Statistics can also be calculated on a sequence-by-sequence level, which by

default outputs the sequence names (the first word of the header) and the

sequence length, e.g.

```bash

smof stat -q aa.supercontigs.fna | head

```

There are many other options. Run `smof stat -h` for descriptions.

Case study: exploring motifs in chloroplast genomes

===================================================

Alice is interested in the chloroplast *maturase* gene. Bob gives her a sample

dataset which includes 10 fasta files of proteins encoded by the chloroplast

genomes of 10 different plant species. These files are available in the

`sample-data/chloroplasts` directory.

You can find this dataset in the folder *doc/test-data/chloroplast-proteins*.
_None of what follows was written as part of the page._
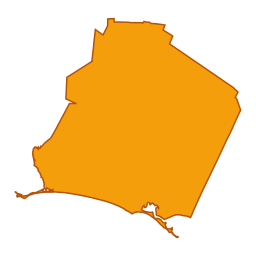 Empalme, Sonora, Mexico
{"feature_id": "50627088B92525339863236", "entity_name": "Empalme", "entity_type": "district", "adm_level": 2, "iso_a3": "MEX", "parent_name": "Mexico", "parent_adm1": "Sonora", "projection": "orthographic", "projection_center": [-110.763, 28.004], "detail": "fine", "context": "isolated", "style": "filled", "palette": "amber", "viewbox_px": 256, "rotation_deg": 0, "n_neighbors": 0, "source": "geoboundaries", "source_scale": "gbopen_adm2", "svg_char_len": 5592}
<svg xmlns="http://www.w3.org/2000/svg" viewBox="0 0 256 256"><path d="M190.5,217.5L192.1,214.1L193.5,210.6L201.3,193.2L216.8,161.0L226.9,139.4L229.7,134.0L231.1,131.0L236.3,119.3L240.6,110.1L236.7,98.8L235.3,97.5L238.0,92.0L235.0,89.3L234.1,88.4L233.6,87.8L169.5,43.9L171.8,38.4L172.0,37.8L172.7,36.0L163.1,30.0L165.0,25.1L162.3,24.6L157.2,23.9L154.2,23.6L151.4,23.5L149.0,22.2L146.2,22.1L144.0,21.4L143.4,22.8L140.7,22.7L131.8,22.6L130.5,22.6L127.8,22.2L124.5,22.2L118.4,22.0L114.3,22.0L114.0,21.9L114.1,18.6L107.8,18.9L107.6,25.9L103.1,34.8L101.9,34.3L95.4,29.5L94.0,41.6L93.4,48.0L91.9,61.1L92.1,61.3L66.9,77.3L65.9,98.9L71.1,101.2L75.2,103.1L76.5,103.6L69.5,103.5L54.8,131.1L51.5,136.9L50.5,138.4L47.3,140.8L46.7,141.4L45.0,142.8L40.7,147.4L40.5,146.9L40.3,147.5L40.2,147.5L40.0,148.3L38.8,148.4L38.6,148.7L38.6,147.8L38.5,147.7L38.3,147.1L37.4,148.5L36.5,148.0L36.9,147.5L36.4,147.2L36.1,147.7L35.0,147.0L33.8,148.4L33.4,148.9L33.2,149.4L33.2,149.7L33.3,150.2L33.2,151.0L32.8,151.5L32.8,155.0L33.2,155.5L33.4,156.0L33.1,156.4L33.1,156.9L33.4,157.7L33.5,157.8L33.6,158.3L33.7,158.8L33.9,158.8L33.9,159.9L34.1,160.7L34.5,160.8L34.7,160.7L34.8,160.5L34.6,160.3L34.6,159.8L34.9,160.1L34.8,160.3L34.9,160.8L34.5,161.0L34.2,162.3L34.6,164.7L34.6,164.8L34.4,164.8L34.2,165.0L34.3,165.1L34.1,165.2L34.2,165.5L34.6,165.6L35.2,166.0L35.5,166.3L35.5,166.5L36.0,166.7L36.4,167.1L36.9,167.8L37.1,167.9L37.4,167.9L37.8,168.5L38.1,169.1L38.0,170.0L37.9,170.3L38.1,170.6L39.5,172.5L40.2,173.6L40.3,173.9L40.4,174.1L40.5,174.6L40.8,175.2L41.1,176.0L41.1,176.3L41.2,177.3L41.5,177.2L42.0,177.5L42.4,178.0L42.7,178.8L42.8,179.0L43.0,179.4L43.1,180.0L43.4,180.8L43.5,181.5L43.7,181.8L43.8,182.8L44.2,183.3L44.2,184.1L44.3,184.2L44.3,184.7L43.9,185.8L44.0,185.9L44.1,186.5L44.2,187.0L44.6,188.0L44.6,188.3L44.7,188.5L44.4,188.8L44.8,188.6L45.0,188.6L45.1,188.8L45.3,189.2L45.3,189.4L45.4,189.6L46.1,190.1L46.2,189.8L46.8,189.0L46.7,188.1L46.5,187.9L47.2,188.3L47.3,188.3L46.9,188.0L46.9,187.9L47.4,188.1L49.6,189.5L50.4,189.8L51.6,189.9L52.1,189.7L52.3,189.8L52.5,189.8L52.9,189.6L53.0,190.8L52.9,191.0L51.9,191.3L51.8,191.2L51.3,191.4L50.9,191.4L50.5,191.2L50.2,190.8L50.0,190.7L49.1,190.9L48.3,191.3L47.7,191.4L46.2,191.5L45.6,191.5L43.8,191.6L43.3,191.4L43.2,191.3L43.0,191.2L42.9,191.0L42.7,190.7L42.8,190.6L43.0,190.6L42.9,190.3L43.0,190.0L42.9,189.8L43.0,189.4L43.3,189.4L43.2,189.1L41.8,189.8L41.0,190.4L39.7,191.0L39.2,191.1L35.5,192.7L34.8,193.0L34.0,192.6L32.4,192.8L31.1,193.3L29.8,193.9L29.6,194.1L29.3,194.5L28.8,194.8L27.0,195.5L26.3,195.7L25.2,195.7L22.4,196.3L22.0,196.3L21.3,196.0L21.0,195.8L20.9,195.7L21.0,195.6L20.7,195.3L20.4,195.1L20.1,194.9L19.9,194.7L19.6,194.6L18.9,194.0L19.2,194.1L19.3,194.1L20.0,194.4L20.5,194.4L21.4,194.6L21.5,194.7L21.4,194.8L21.6,194.9L21.6,195.2L21.8,195.1L21.8,194.9L21.7,194.7L19.7,194.1L18.9,193.8L17.6,193.7L17.2,193.5L16.7,193.1L16.6,192.6L16.3,192.6L15.9,192.0L15.4,191.9L15.4,192.1L15.8,192.1L16.1,192.6L16.4,192.7L16.3,193.1L16.7,193.6L16.9,193.7L17.2,193.6L17.5,193.8L17.7,194.3L17.8,194.8L17.8,195.1L17.7,195.3L17.5,195.6L17.2,195.7L16.9,195.7L16.9,195.8L16.9,196.2L17.3,196.9L17.4,197.0L17.6,196.9L17.8,196.6L17.9,196.2L18.0,196.2L20.7,196.7L21.2,196.8L23.5,198.2L24.0,198.4L24.4,198.4L25.0,198.2L25.6,197.9L28.0,196.0L29.4,195.2L33.6,193.7L40.0,192.7L43.3,192.3L46.6,192.1L52.4,192.1L54.6,191.9L65.0,192.7L71.6,193.7L80.5,195.2L84.0,196.0L91.2,197.5L96.1,198.8L101.5,200.1L106.5,201.5L111.4,203.1L118.8,206.1L123.6,208.5L125.9,210.3L128.8,211.6L130.1,212.6L131.3,213.2L131.6,213.7L132.3,213.7L132.7,213.4L135.2,212.3L136.3,212.3L136.6,212.0L136.9,211.8L138.5,211.9L141.1,212.2L142.0,212.4L143.5,212.5L146.0,213.3L148.8,214.6L151.9,216.7L155.2,219.2L157.5,221.1L159.5,223.4L163.1,226.7L163.9,227.8L164.8,227.8L165.8,228.6L166.9,229.2L168.4,231.1L169.0,232.0L169.4,232.5L170.0,232.4L170.3,232.2L170.7,232.3L171.2,232.4L171.8,232.8L172.2,233.2L172.7,233.9L173.3,234.8L174.0,235.2L174.4,235.3L175.0,235.9L175.7,236.8L176.2,236.9L176.7,237.4L177.2,237.3L177.9,237.4L178.0,236.7L176.5,236.5L174.3,235.0L172.9,233.7L172.2,232.8L173.2,233.0L172.2,232.5L171.9,231.9L171.6,231.3L171.5,230.6L172.1,229.9L172.3,229.3L172.1,227.8L171.5,228.1L170.6,229.0L170.1,228.9L169.4,228.9L168.8,229.0L168.1,229.0L167.8,228.8L167.1,228.7L166.6,228.6L166.3,228.3L166.3,227.6L166.2,226.9L165.6,226.1L165.1,224.6L165.4,224.3L165.6,224.0L166.0,223.0L165.7,222.5L165.4,222.7L164.9,223.0L164.5,223.0L163.3,222.7L162.5,222.0L161.9,221.4L161.4,220.5L160.4,219.4L159.6,219.4L159.3,219.0L158.7,218.7L157.7,218.4L156.1,218.5L155.4,218.4L154.6,218.1L153.6,217.0L153.9,216.9L153.5,215.4L152.9,214.4L153.0,213.0L152.7,212.6L152.4,212.1L152.1,212.3L150.0,212.5L148.7,212.2L147.6,211.9L145.8,211.7L142.4,210.4L141.5,209.7L143.0,206.4L143.5,205.8L144.0,205.5L144.0,206.2L144.2,206.9L144.4,207.3L145.1,207.6L145.6,207.4L146.5,206.5L147.0,205.2L147.2,203.6L148.0,202.5L148.3,202.3L149.7,202.9L149.7,204.1L149.9,204.6L150.3,204.8L150.7,204.5L151.4,203.5L152.3,203.1L152.9,203.2L153.4,203.7L153.4,204.0L154.7,204.8L154.8,205.5L155.7,205.5L156.5,205.5L157.0,205.4L157.7,206.2L157.7,206.4L157.8,206.5L158.2,206.8L158.5,207.1L158.5,208.1L158.1,207.6L157.7,207.3L157.1,207.3L156.1,208.0L155.9,208.7L155.9,209.5L156.1,211.7L156.3,213.7L156.3,214.6L156.6,215.1L156.9,215.4L157.3,215.6L157.7,215.6L158.1,215.8L158.5,215.7L160.7,216.7L160.9,217.2L161.4,217.2L162.5,218.4L163.2,218.5L164.3,219.4L165.8,218.9L168.0,217.9L170.4,217.0L173.2,215.7L174.6,215.2L175.6,214.9L177.7,214.8L180.3,214.9L183.5,215.7L185.7,215.9L187.4,216.3L190.5,217.5Z" fill="#f59e0b" stroke="#b45309" stroke-width="1.5"/></svg>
Her first step is to explore the data. She first counts the sequences in each

file with a simple grep command.

```

grep -c '>' *faa

```

Next she tests the sequences with `smof sniff`

```

smof sniff *faa

```

Producing the following output:

```

578 uniq sequences (757 total)

All prot

All uppercase

Protein Features:

  initial-Met:         755        99.7358%

  terminal-stop:       0          0.0000%

  internal-stop:       0          0.0000%

  selenocysteine:      0          0.0000%

Universal Features:

  unknown:             8          1.0568%

  ambiguous:           0          0.0000%

  gapped:              0          0.0000%

```

Everything looks pretty good. But two of the sequences don't start with a

methionine. Alice wants to find them. She does this using `smof grep` and a

Perl regular expressions.

```

smof grep -qP '^[^M]' *faa

```

She finds these genes are both from *Solanum lycopersicum* and are described in

the fasta headers as being *partial*.

Now Alice wants to find the *maturase* genes by pulling out every entry with

'maturase' in the fasta header.

```

smof grep maturase *faa

smof grep maturase *faa > maturase.faa

```

For a close look at the distribution of sequence lengths, Alice calls `smof

stat`

```

smof stat maturase.faa

```

Alice happens to be interested in the sequence WTQPQR from *Panicum virgatum*

and would like to know what the homologous regions are in the other species.

So Alice aligns the maturase genes with

[MUSCLE](http://nar.oxfordjournals.org/content/32/5/1792.short) and searches

for the motif using the GFF output option.

```

muscle -quiet < maturase.faa | tee maturase.aln | smof grep -q --gff WTQPQR

```

This is outputs the location of the match in standard GFF format, i.e. the

match is at position 329 to 334. Homologs to this sequence will be at the same

positions in the aligned fasta file output by MUSCLE.

```

smof subseq -b 329 334 maturase.aln

```

HMMER could then be used to analyze the by-site conservation of the sextuplet.